Data supplied: Begin

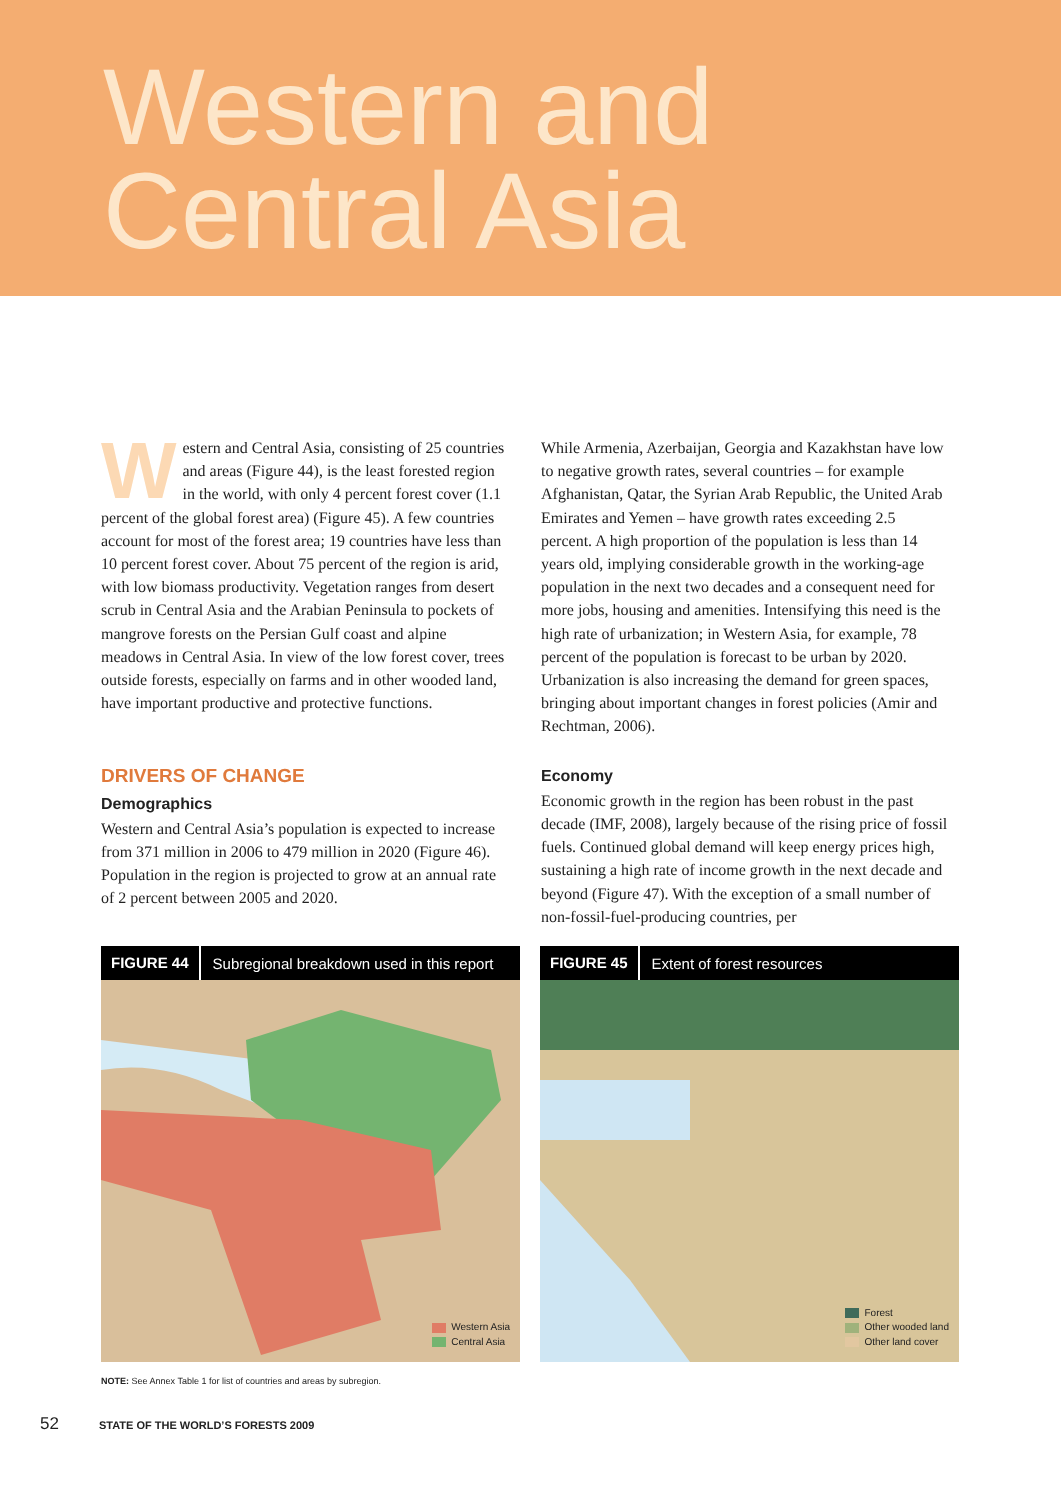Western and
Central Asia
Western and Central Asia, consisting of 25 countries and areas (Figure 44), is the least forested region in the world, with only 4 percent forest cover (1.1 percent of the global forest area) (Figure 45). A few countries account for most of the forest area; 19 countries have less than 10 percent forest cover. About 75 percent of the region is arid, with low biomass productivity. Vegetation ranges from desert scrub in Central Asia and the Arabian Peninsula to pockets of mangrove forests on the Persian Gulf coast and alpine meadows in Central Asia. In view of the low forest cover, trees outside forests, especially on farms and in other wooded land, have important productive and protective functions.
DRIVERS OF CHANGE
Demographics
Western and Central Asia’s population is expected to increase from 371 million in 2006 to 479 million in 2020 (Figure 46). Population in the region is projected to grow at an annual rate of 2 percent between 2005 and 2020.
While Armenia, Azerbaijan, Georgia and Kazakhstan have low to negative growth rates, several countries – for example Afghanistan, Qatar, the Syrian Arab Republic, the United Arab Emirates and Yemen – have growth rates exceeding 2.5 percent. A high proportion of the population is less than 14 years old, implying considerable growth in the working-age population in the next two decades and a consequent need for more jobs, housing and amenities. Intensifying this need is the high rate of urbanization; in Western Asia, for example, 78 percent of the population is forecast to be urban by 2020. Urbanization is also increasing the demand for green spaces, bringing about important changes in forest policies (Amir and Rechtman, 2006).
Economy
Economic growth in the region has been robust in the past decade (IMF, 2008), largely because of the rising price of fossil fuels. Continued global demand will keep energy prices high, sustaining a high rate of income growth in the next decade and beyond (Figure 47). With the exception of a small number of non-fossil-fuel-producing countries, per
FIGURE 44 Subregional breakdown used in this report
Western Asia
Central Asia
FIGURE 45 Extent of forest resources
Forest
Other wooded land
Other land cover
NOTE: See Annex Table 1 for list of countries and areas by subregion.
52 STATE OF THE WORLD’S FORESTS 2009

Data supplied: End
Data supplied: Begin

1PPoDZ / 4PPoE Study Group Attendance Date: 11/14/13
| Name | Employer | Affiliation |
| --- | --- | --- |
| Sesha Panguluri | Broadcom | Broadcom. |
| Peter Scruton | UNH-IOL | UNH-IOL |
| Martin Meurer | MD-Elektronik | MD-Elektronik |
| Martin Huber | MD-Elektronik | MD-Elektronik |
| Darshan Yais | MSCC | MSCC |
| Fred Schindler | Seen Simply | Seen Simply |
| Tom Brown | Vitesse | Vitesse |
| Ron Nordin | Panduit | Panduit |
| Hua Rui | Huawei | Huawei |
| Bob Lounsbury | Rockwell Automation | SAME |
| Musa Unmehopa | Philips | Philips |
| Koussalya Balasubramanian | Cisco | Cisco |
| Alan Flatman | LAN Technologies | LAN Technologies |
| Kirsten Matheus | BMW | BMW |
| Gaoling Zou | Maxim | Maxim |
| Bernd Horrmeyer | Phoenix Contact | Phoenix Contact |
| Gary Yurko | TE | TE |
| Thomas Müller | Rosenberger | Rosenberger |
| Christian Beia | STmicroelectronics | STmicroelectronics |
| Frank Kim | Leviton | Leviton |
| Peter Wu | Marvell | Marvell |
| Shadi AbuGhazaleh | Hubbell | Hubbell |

Data supplied: End

#### Work to complete:
In the listing above, find the line containing "MSCC | MSCC |" and the line containing "Hubbell | Hubbell |", then repeat those two lines and everything between them exactly.

#### Worked solution:
| Darshan Yais | MSCC | MSCC |
| Fred Schindler | Seen Simply | Seen Simply |
| Tom Brown | Vitesse | Vitesse |
| Ron Nordin | Panduit | Panduit |
| Hua Rui | Huawei | Huawei |
| Bob Lounsbury | Rockwell Automation | SAME |
| Musa Unmehopa | Philips | Philips |
| Koussalya Balasubramanian | Cisco | Cisco |
| Alan Flatman | LAN Technologies | LAN Technologies |
| Kirsten Matheus | BMW | BMW |
| Gaoling Zou | Maxim | Maxim |
| Bernd Horrmeyer | Phoenix Contact | Phoenix Contact |
| Gary Yurko | TE | TE |
| Thomas Müller | Rosenberger | Rosenberger |
| Christian Beia | STmicroelectronics | STmicroelectronics |
| Frank Kim | Leviton | Leviton |
| Peter Wu | Marvell | Marvell |
| Shadi AbuGhazaleh | Hubbell | Hubbell |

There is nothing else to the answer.